The study was designed from the start to pair with the earlier (2010) Shared Capitalism at Work study of ESOP, profit sharing, and other firms with “shared capitalist” compensation practices. This makes it possible for future researchers to potentially compare response patterns from ESOP employees who were part of that earlier study and cooperative workers in the census. The census also incorporated questions on civic engagement from the Current Population Survey to enable some comparisons to a national sample.
For decades, research on cooperatives and other democratic forms of organization has represented an important strand of work in economics, sociology, and political science. (A list of nearly 100 existing research publications and teaching materials about worker cooperatives is available through the Curriculum Library for Employee Ownership.) The availability of this data set will encourage continued exploration of a variety of important empirical and theoretical questions.

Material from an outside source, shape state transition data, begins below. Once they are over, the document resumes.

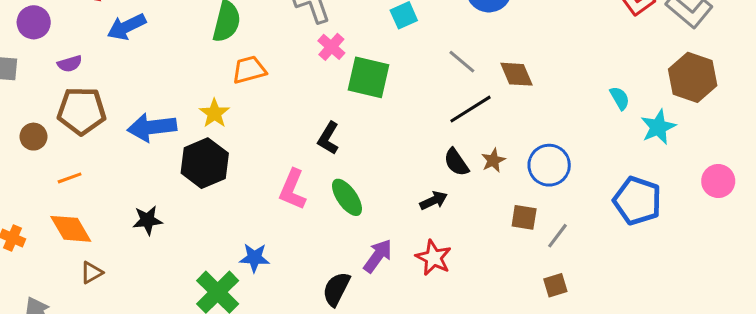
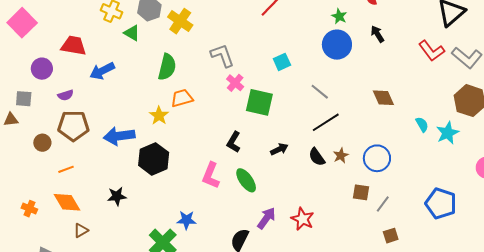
brown diamond: (517, 74) -> (383, 98), moved
cyan semicircle: (620, 98) -> (422, 124), moved
yellow star: (214, 113) -> (159, 116), moved
black arrow: (434, 201) -> (279, 149), moved
blue pentagon: (637, 201) -> (441, 203), moved
brown square: (555, 285) -> (391, 236), moved

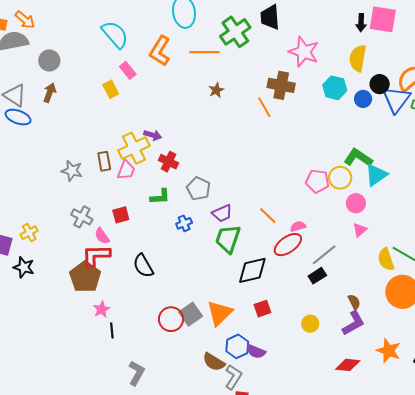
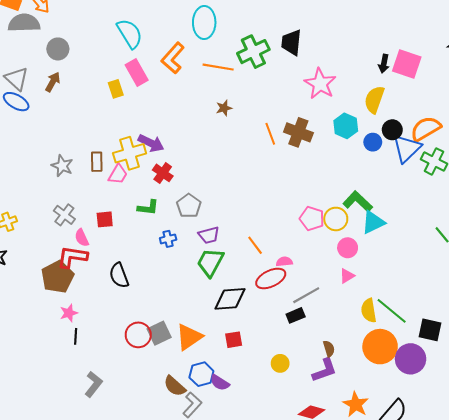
pink rectangle: (128, 70) -> (137, 72), size x1.4
brown cross: (281, 85) -> (298, 132), moved
purple arrow: (153, 135) -> (151, 143), size x1.4

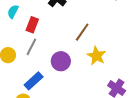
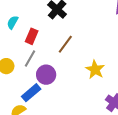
brown line: (82, 32) -> (65, 44), moved
purple circle: (61, 61) -> (46, 75), moved

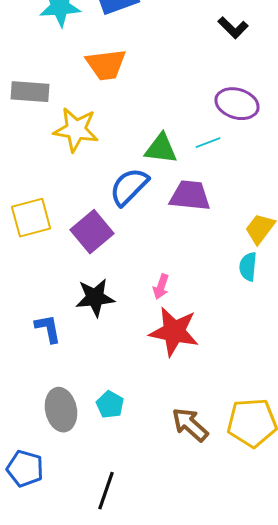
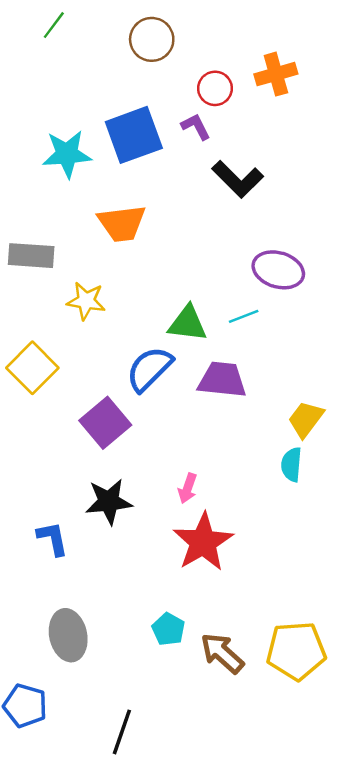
black L-shape: (233, 28) -> (238, 179), moved, size x1.4
yellow star: (76, 130) -> (86, 301), size x0.7
yellow square: (31, 218) -> (32, 368), moved, turned -30
red star: (174, 332) -> (203, 542), turned 30
cyan pentagon: (110, 405) -> (168, 629), moved

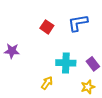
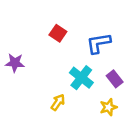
blue L-shape: (78, 23) -> (99, 43), moved
cyan cross: (66, 63) -> (81, 78), turned 36

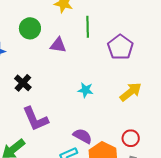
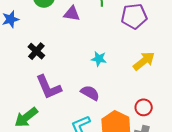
purple pentagon: (120, 47) -> (134, 16), turned 30
purple semicircle: (83, 136) -> (90, 93), moved

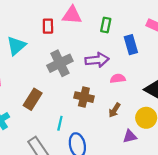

The Census of Individuals in Worker Cooperatives is sponsored by the Democracy at Work Institute (DAWI) and was conducted in partnership with the U.S. Federation of Worker Cooperatives (USFWC), Center on Wisconsin Strategy, and University of Wisconsin Survey Center.
Adria Scharf, PhD, is a Beyster Fellow and Director of the Curriculum Library for Employee Ownership at the Institute for the Study of Employee Ownership and Profit Sharing at Rutgers University’s School of Management and Labor Relations. Over the course of 2021, she will be contributing regular columns covering new research in the employee ownership field to Employee Ownership News.